Work order:
Your answer must be the full listing below, repeated exactly, with no pictures in it.

Data excerpt:

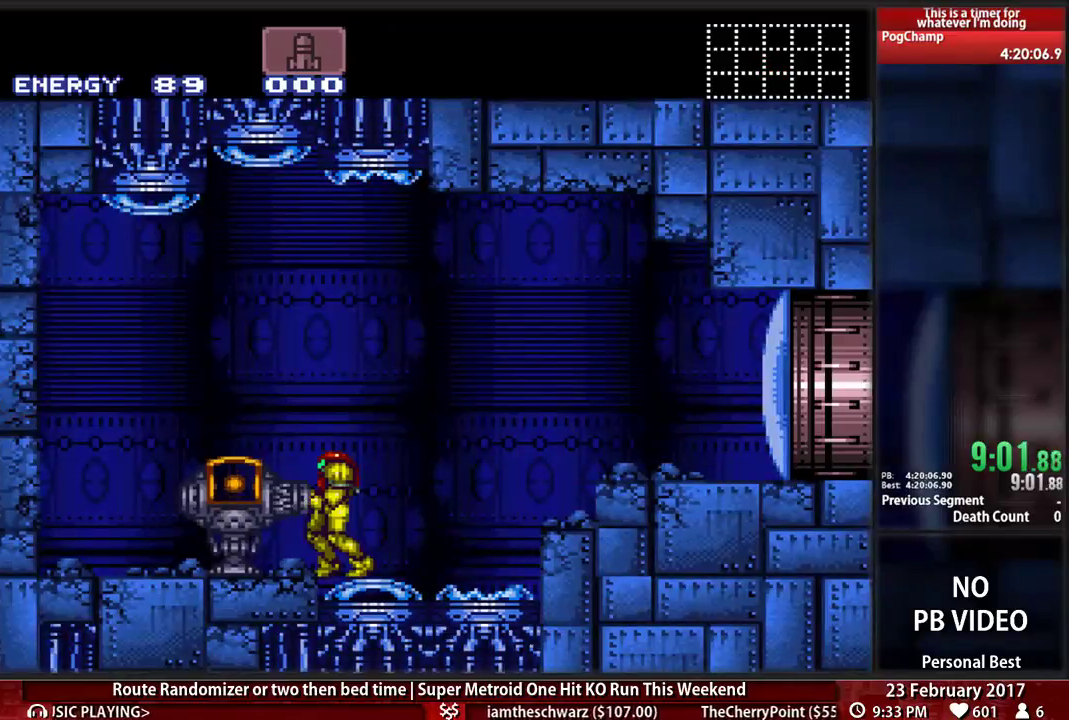
{"dt_ms": 500, "buttons": ["B", "DPAD_RIGHT"], "events": [[17, "DPAD_LEFT", "up"], [52, "DPAD_RIGHT", "down"], [86, "B", "down"]]}
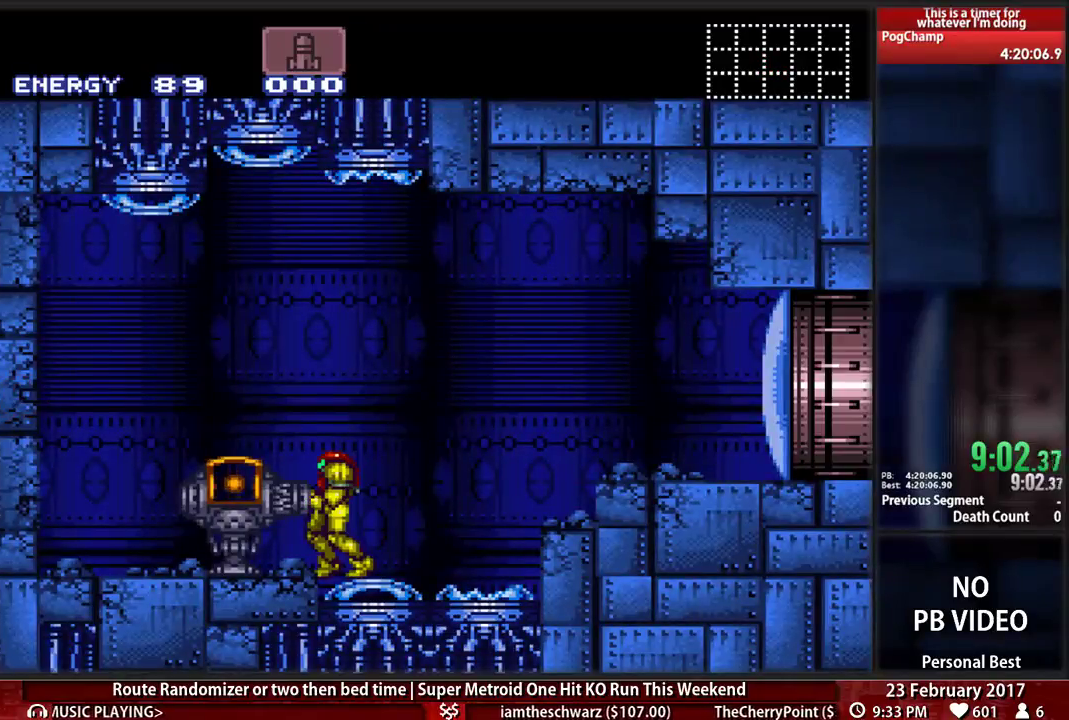
{"dt_ms": 500, "buttons": ["B", "DPAD_RIGHT"], "events": []}
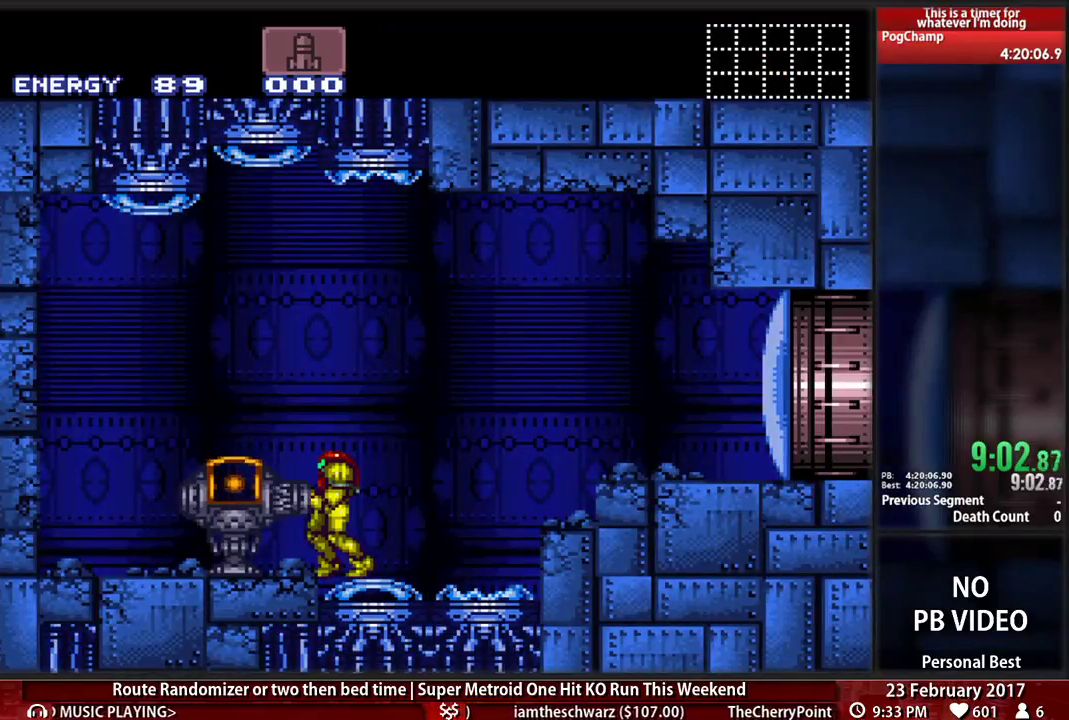
{"dt_ms": 500, "buttons": ["B", "DPAD_RIGHT"], "events": []}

Exercise result:
{"dt_ms": 500, "buttons": ["B", "DPAD_RIGHT"], "events": [[17, "DPAD_LEFT", "up"], [52, "DPAD_RIGHT", "down"], [86, "B", "down"]]}
{"dt_ms": 500, "buttons": ["B", "DPAD_RIGHT"], "events": []}
{"dt_ms": 500, "buttons": ["B", "DPAD_RIGHT"], "events": []}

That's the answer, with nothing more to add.